We can pass in a list of brands and then get the most likely brands for each. Here we are returning
the k=3 nearest neighbors.
get_backend_brands(["shopify", "nike"])
We can also get the most likely enum metric objects:
get_backend_metric("revenue")
Looks like that's working. Before we run the entire evaluation on this second approach, let's pass one question through the tool loop as a manual test.
The execution time has gone up. We are using more tools
and calling out to OpenAI for embeddings within those tools. But the results
are still great, and now we are generating around 75% less tokens. Both approaches have pros and cons depending
on the requirements and situation.
Chat Bot with Tool Loop
It's really easy to make a chatbot which uses this tool loop wrapper:
system_prompt = (
system_prompt
+ "\n\n Do not be wordy in your responses or discuss the tools. Do not offer suggestions or external analysis. Simply report on the data and be concise."
)
message_history = [{"role": "system", "content": system_prompt}]
while True:
user_message = input("USER: ")
message_history.append({"role": "user", "content": user_message})

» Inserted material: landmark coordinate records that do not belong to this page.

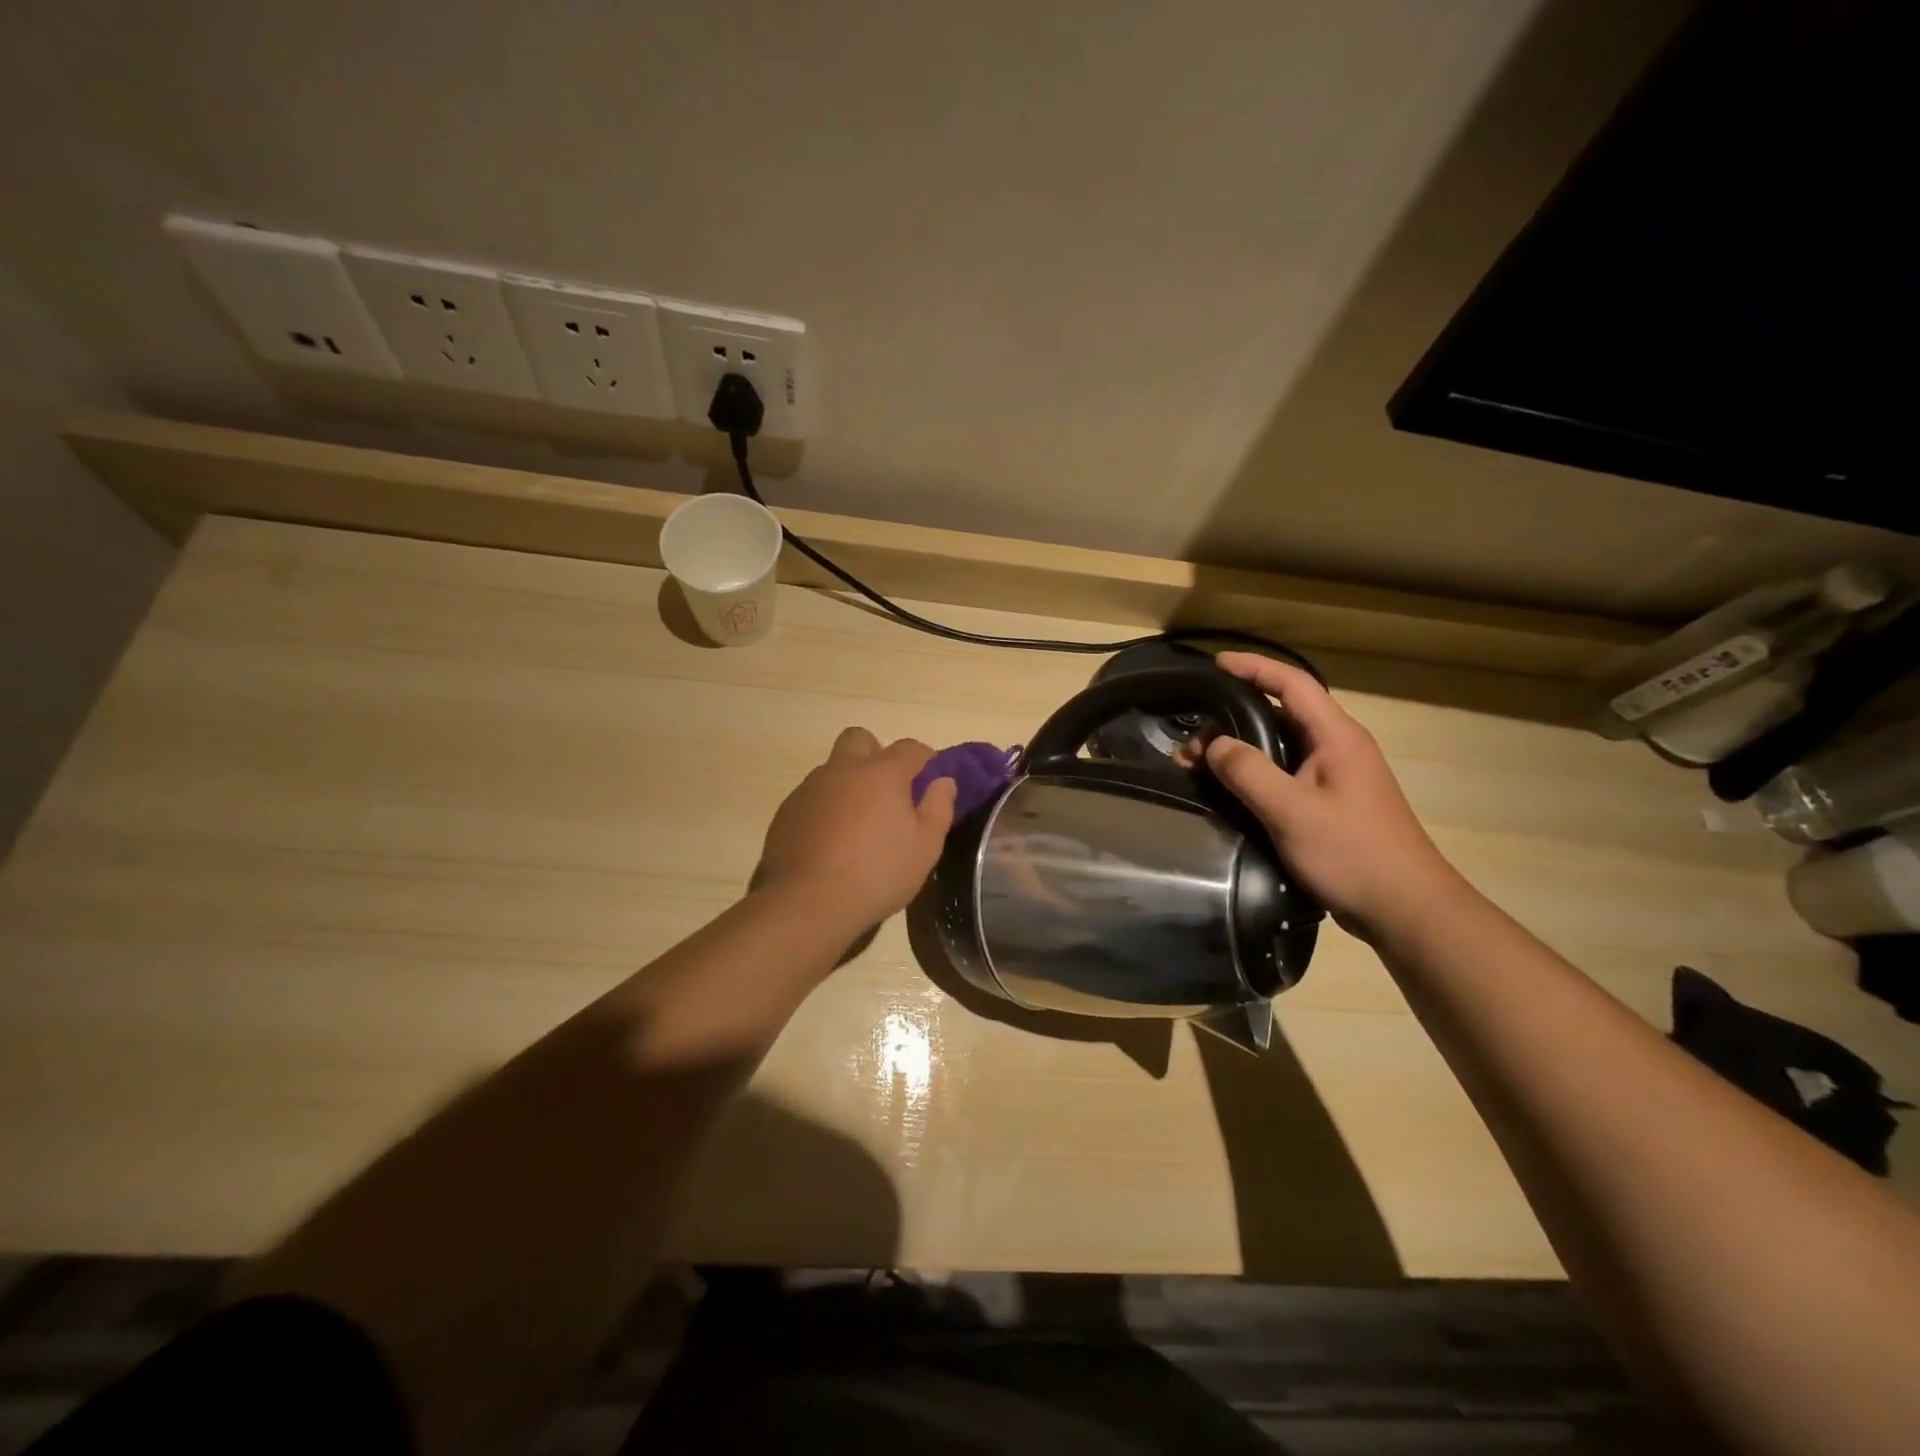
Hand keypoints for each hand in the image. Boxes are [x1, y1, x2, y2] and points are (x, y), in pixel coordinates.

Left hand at [756, 728, 956, 933]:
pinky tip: (832, 841)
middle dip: (877, 754)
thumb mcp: (925, 848)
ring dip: (850, 783)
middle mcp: (843, 769)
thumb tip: (943, 781)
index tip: (931, 780)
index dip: (926, 759)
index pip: (910, 748)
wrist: (806, 902)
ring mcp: (810, 788)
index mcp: (882, 772)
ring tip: (860, 824)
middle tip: (889, 790)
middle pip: (861, 739)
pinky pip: (813, 796)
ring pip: (834, 769)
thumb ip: (938, 808)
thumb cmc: (877, 873)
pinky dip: (827, 807)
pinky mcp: (787, 811)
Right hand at [1204, 653, 1460, 940]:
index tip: (1215, 664)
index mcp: (1337, 737)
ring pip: (1279, 749)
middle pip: (1281, 715)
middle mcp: (1337, 749)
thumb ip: (1248, 772)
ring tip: (1197, 767)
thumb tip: (1213, 744)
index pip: (1293, 684)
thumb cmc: (1353, 853)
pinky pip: (1284, 776)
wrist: (1405, 909)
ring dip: (1239, 751)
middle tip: (1191, 736)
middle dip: (1233, 718)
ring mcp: (1335, 778)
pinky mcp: (1329, 805)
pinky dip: (1252, 776)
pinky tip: (1227, 793)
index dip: (1254, 667)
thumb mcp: (1292, 811)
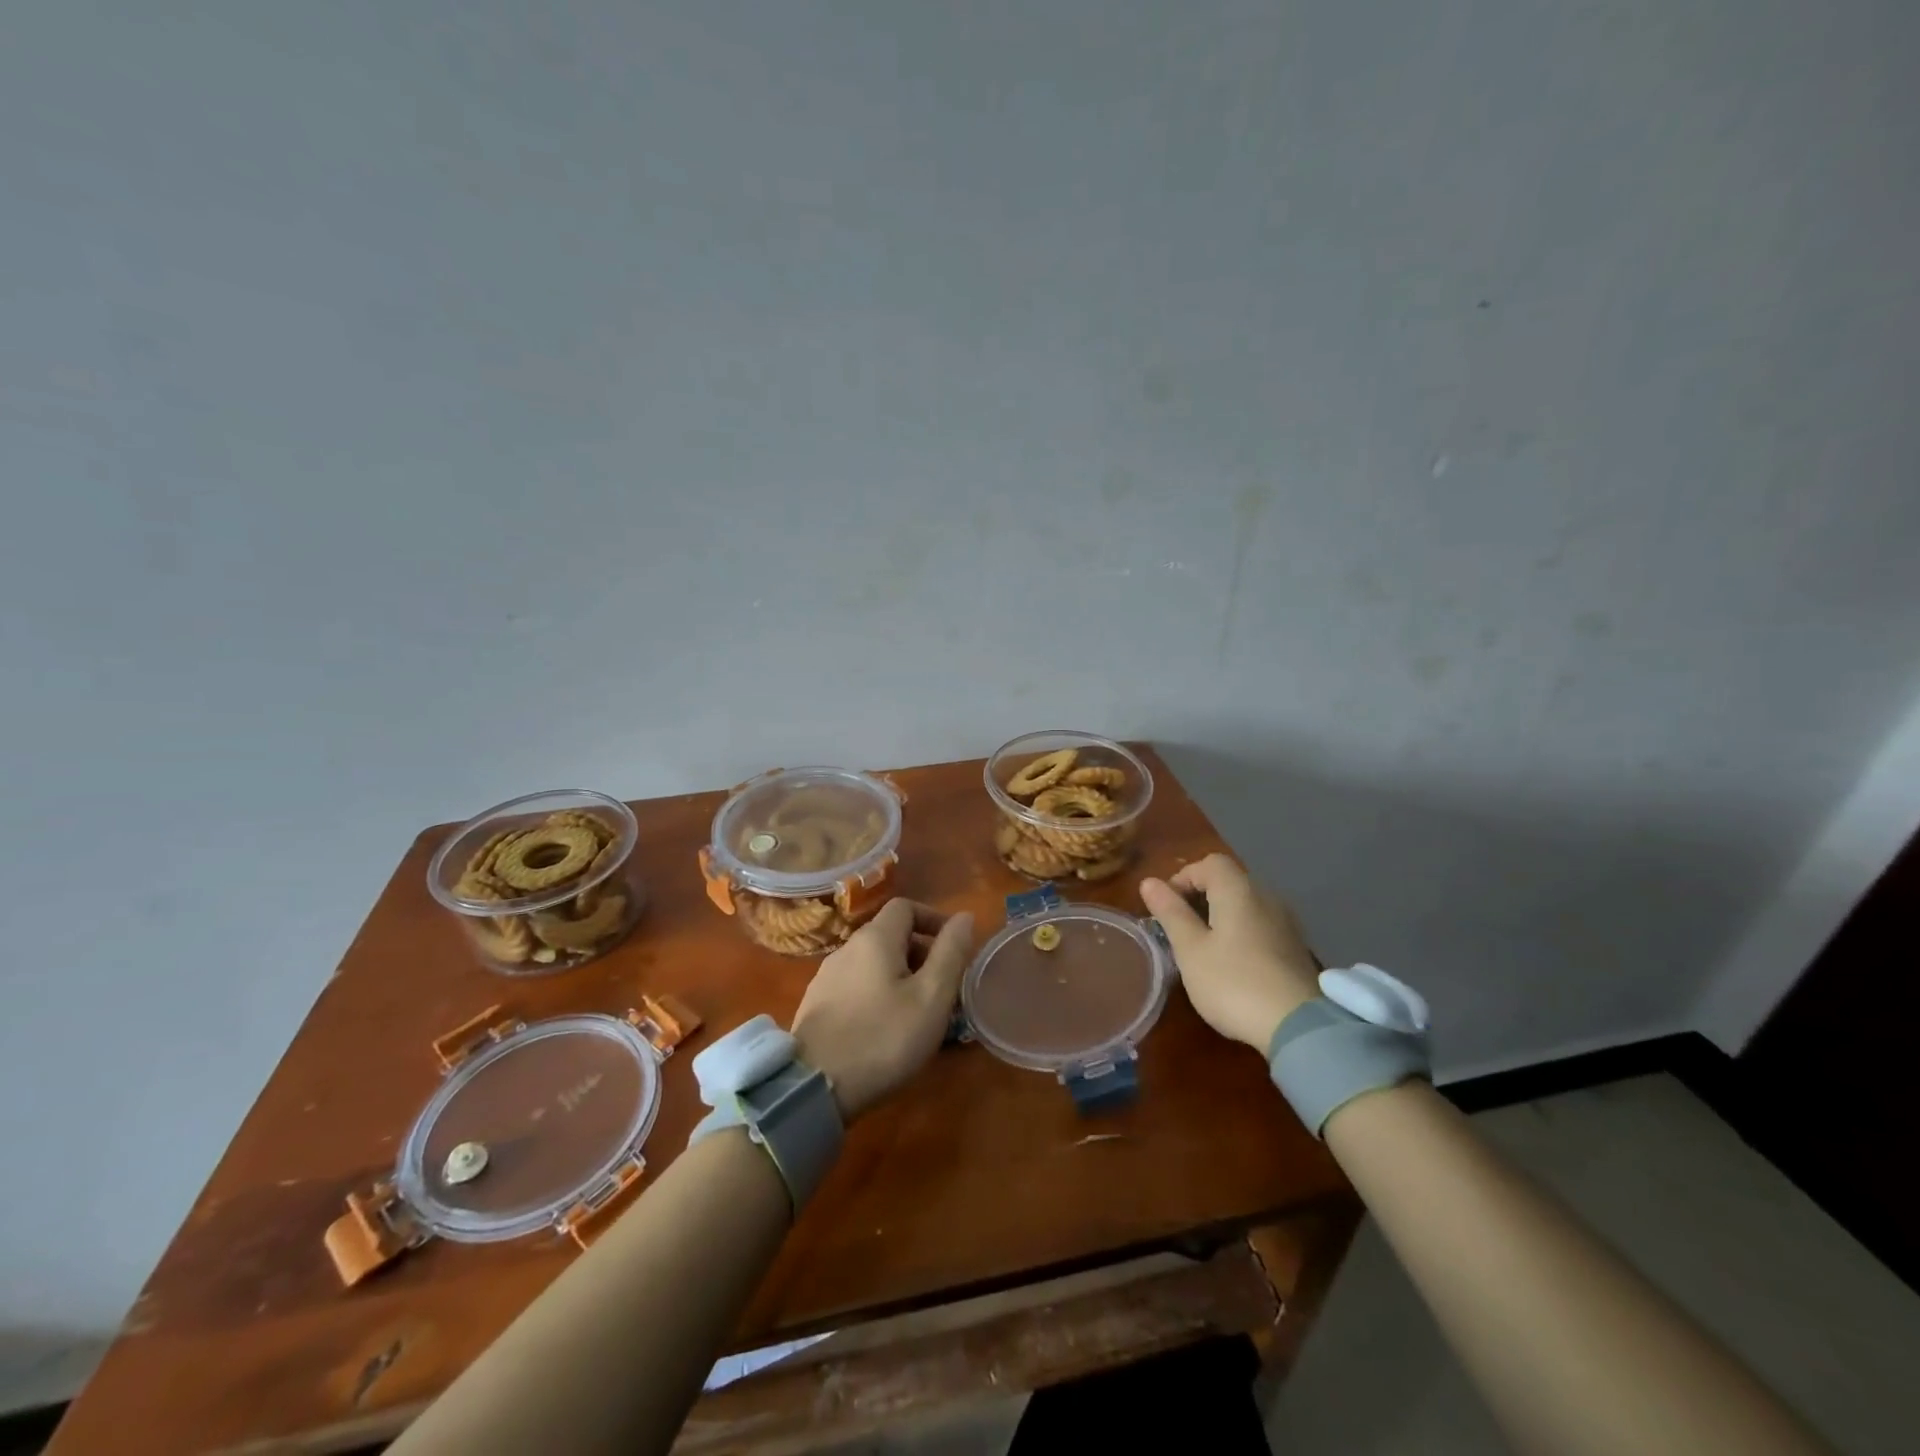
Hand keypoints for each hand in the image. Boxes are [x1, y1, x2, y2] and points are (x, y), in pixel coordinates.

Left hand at [789, 899, 975, 1122]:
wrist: (814, 1088)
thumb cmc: (883, 1038)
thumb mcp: (931, 997)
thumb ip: (950, 953)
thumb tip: (964, 916)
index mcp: (875, 938)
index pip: (906, 906)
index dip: (934, 918)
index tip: (954, 948)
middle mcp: (846, 948)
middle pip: (890, 934)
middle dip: (921, 952)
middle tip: (943, 988)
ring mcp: (826, 977)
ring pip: (873, 962)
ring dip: (900, 975)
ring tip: (918, 1011)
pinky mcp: (816, 1005)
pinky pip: (856, 985)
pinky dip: (878, 992)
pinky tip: (885, 1028)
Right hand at [1140, 854, 1320, 1051]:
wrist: (1299, 1027)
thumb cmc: (1233, 982)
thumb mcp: (1190, 949)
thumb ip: (1170, 913)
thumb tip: (1149, 882)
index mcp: (1238, 890)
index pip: (1208, 863)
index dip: (1182, 878)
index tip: (1166, 908)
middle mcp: (1266, 896)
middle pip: (1229, 880)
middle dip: (1200, 896)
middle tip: (1180, 928)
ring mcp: (1285, 922)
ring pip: (1245, 903)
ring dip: (1220, 915)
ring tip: (1203, 947)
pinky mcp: (1295, 947)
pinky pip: (1260, 924)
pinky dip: (1241, 931)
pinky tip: (1232, 963)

print(f"USER: {user_message}\n\n")
llm_resp = llm_anthropic.tool_loop(
messages=message_history,
tools=tools_anthropic,
functions_look_up=functions_look_up,
model="claude-3-5-sonnet-20240620",
)
message_history.extend(llm_resp["new_messages"])
print(f"ASSISTANT: {llm_resp['message']['content']}\n\n")
if user_message.lower() == "stop":
break
message_history
Conclusion
I really enjoyed doing a deep dive into function calling and comparing the OpenAI and Anthropic APIs.
It was fun to write a consistent wrapper to access both GPT and Claude Sonnet for tool calling inference.
I also like this idea of using the KNN approach with text embeddings for working with data that may be too long
to put into system prompts. I know that RAG is a common approach but here we were doing something slightly different
within tool calls. I also showed how tool calling, which gives structured outputs, can be evaluated using simple metrics such as accuracy.